Olivia Fiamengo and Margaret Ruckman both found out that putting a manufactured home where others don't exist can take a battle.
Fiamengo hoped to stay in the community where she and her former husband built their home about 15 years ago, but found today's construction prices a little high to build a home on her lot across from the fire station in the Virginia City Highlands.
So she looked into the possibility of a manufactured home, even though the Virginia City Highlands Property Owners Association's architectural guidelines requiring homes to be "substantially built on site."
Fiamengo said she researched the community's covenants, conditions and restrictions and found no specific language outlawing manufactured homes. The only thing preventing a placing a manufactured home on her lot, she said, was the architectural guidelines of the association. In every other respect, the manufactured home can be built to look like the stick-built homes around it.
According to a Senate Bill 323, passed by the state Legislature in 1999, communities cannot ban manufactured homes unless regulations approved before the bill took effect in 2000 banned their use. It also says manufactured homes must be allowed as long as the home is similar in appearance, siding and roofing, is permanently affixed and converted to real property, is less than five years old and has at least 1,200 square feet of living space.
Fiamengo found a manufactured home plan that looked very similar to some of the on-site homes already in the rural community, with log siding, a garage and the appropriate roof, and asked the property owners association to consider revising its architectural guidelines.
This week, the board declined to revise those guidelines after more than 20 residents showed up at a meeting to oppose any changes.
Ruckman said she and her husband, Jack, tried to put a top-of-the-line triple-wide manufactured home on a lot they owned on Goni Road, when a few neighbors complained and forced them to get permit after permit, put a new roof on the home, adding up to about $30,000, only to be given more and more requirements by the city to the point where they gave up and moved their home to Silver Springs.
"It cost us thousands of dollars," she said, adding that she was told she could place her home on the lot so long as she met the requirements of the law.
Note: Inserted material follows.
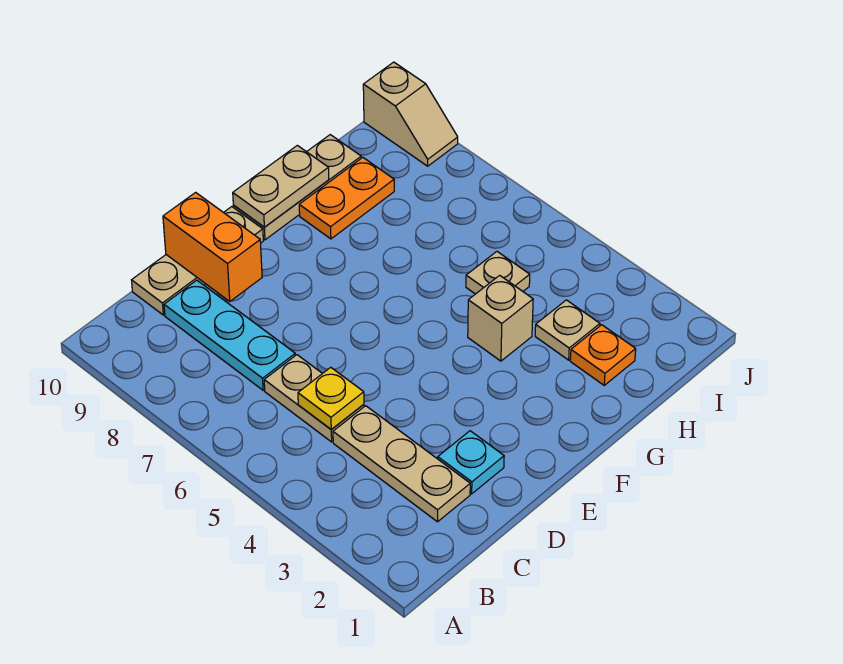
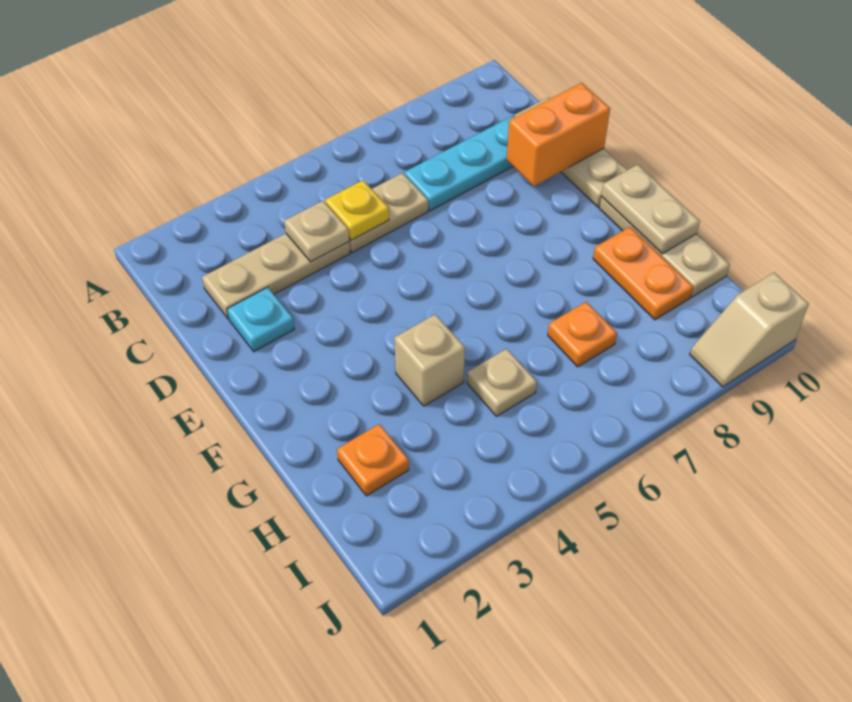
tan plate H3 level 1 -> tan plate C4 level 2
none -> orange plate H7 level 1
"Then someone posted a stop-work order because the pitch of the roof didn't match the pitch of the neighbor's roofs," she said.
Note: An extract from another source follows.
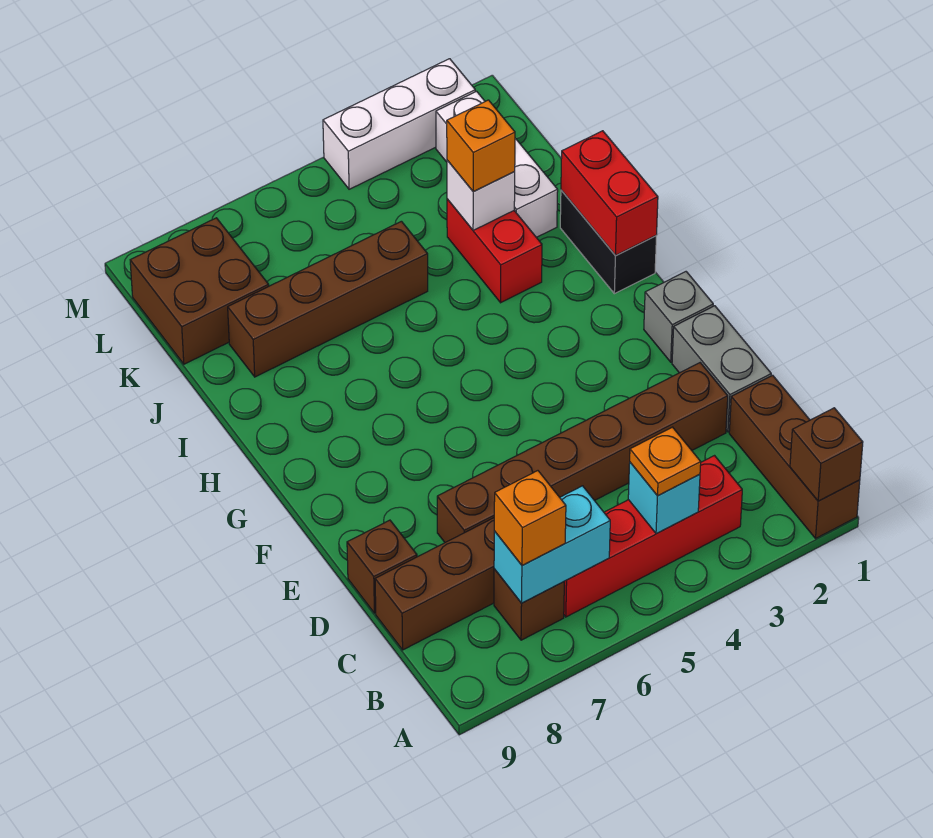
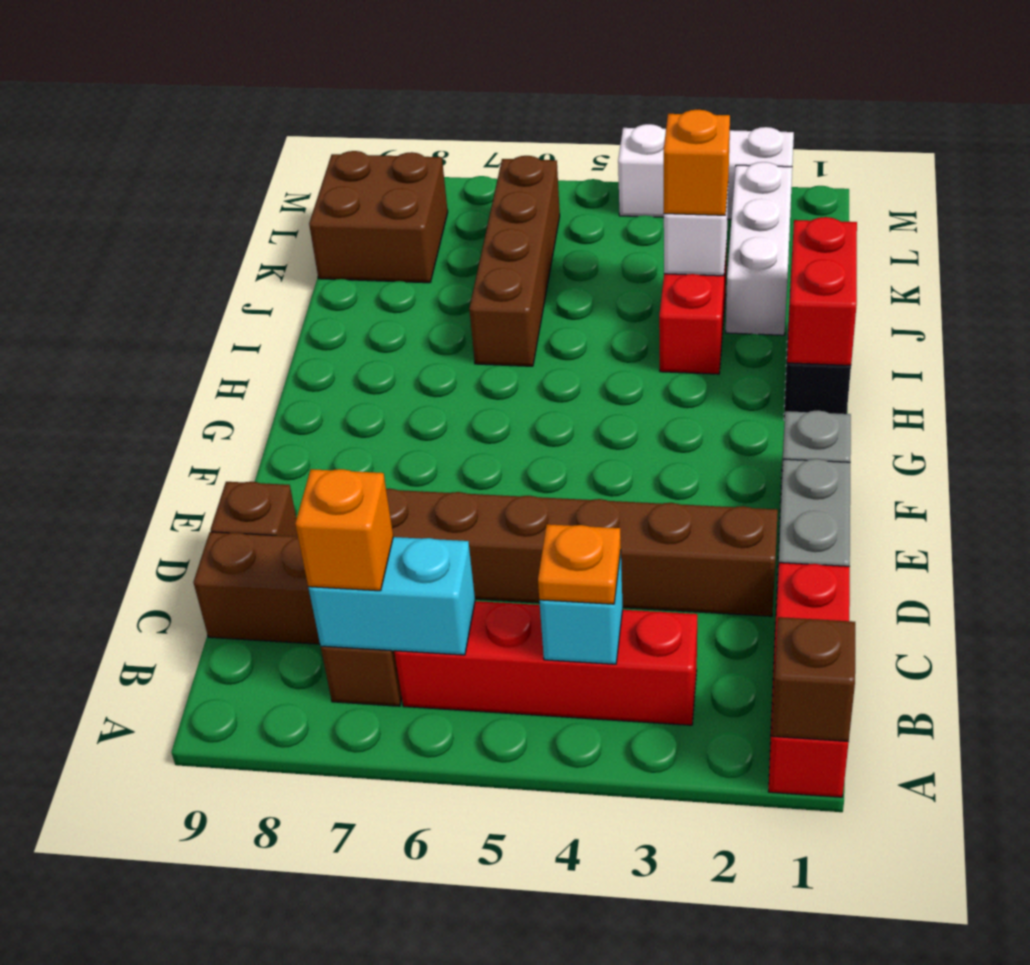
brown brick A1:C1 level 1 -> red brick A1:C1 level 1
brown brick J5:J8 level 1 -> brown brick I6:L6 level 1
After a new roof was put on, officials required a landscaping plan that was approved by the neighbors, she said. "Then they started talking about the foundation, and I knew there was no way we were going to get our home up there.
Bob Cooper, general manager of Country Homes in Carson City, said the intent of the law was not to allow discrimination against manufactured houses in typical site-built areas, but many places find a way around it.
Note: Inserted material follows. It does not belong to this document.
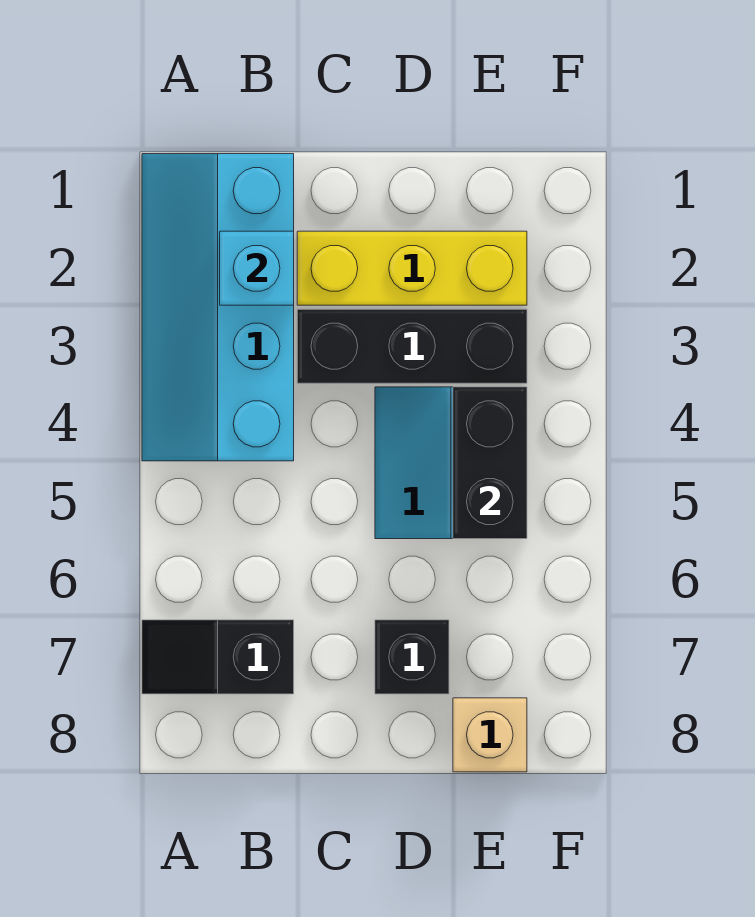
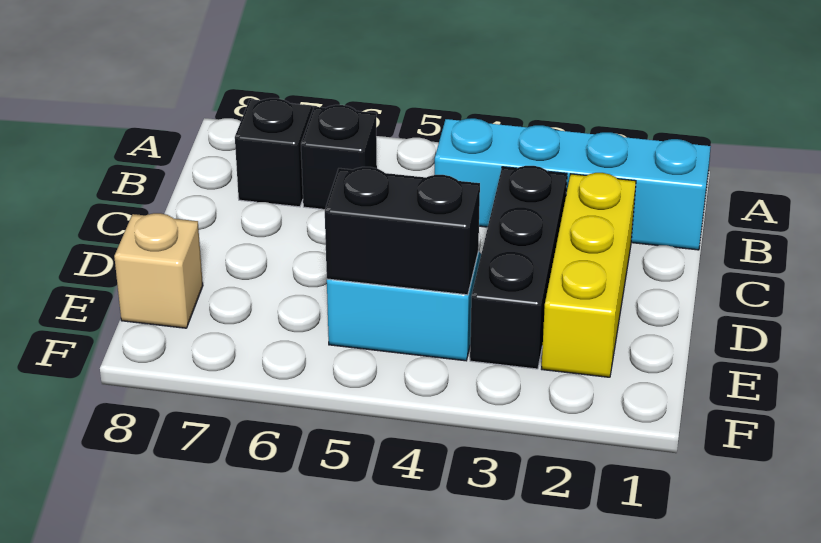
cyan brick B2 level 2 -> none
black brick D7 level 1 -> black brick B6 level 1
Now, instead of saying no manufactured housing, developers put in the bylaws things like the number of square feet, size of roof or other things that are difficult for manufactured homes to have.
"Developers can be creative," he said. "That's what developers of golf course communities do. If I was in a golf course community, I don't care how nice it looks, I don't want it next to mine."
But, he said, many people cannot afford on-site constructed homes, and the purpose of the law was to allow moderate-income residents to be able to afford to put homes on their lots that they could afford.
He said a home that cost about $180 per square foot as stick-built home would cost about $77 per square foot if it were a manufactured home. Often, he said, manufactured homes are built as well if not better than stick-built homes.
Bobbi Clements, a sales agent at Fleetwood Homes in Mound House, blames poor marketing for the public's perception of manufactured housing, which she said can be made with practically any amenity the homeowner wants.
"Companies need to market their products the way they are now, not what they were 20 years ago," she said. "It has hurt the industry, not keeping up with educating the public."
But residents of the Virginia City Highlands were not convinced.
Jim Watson, a Realtor, said allowing manufactured homes would hurt existing property owners.
"Every home up here will depreciate the first time you bring one up here," he said. "The board is taking risk even ruling on it. I don't want my value going down any more than it already has."
Fiamengo said that although she believed she was correct, she didn't plan on taking action right away.
"To try and make something happen, someone would have to contest the interpretation of the bylaws," she said. "The bylaws aren't the problem, it's the guidelines."
Fiamengo said the guidelines are just guidelines, and rejection of manufactured homes is not explicit there, either, just that a home be substantially built on site.
"If anyone is going to do it, it is going to take a battle," she said. "I don't think they can not allow it."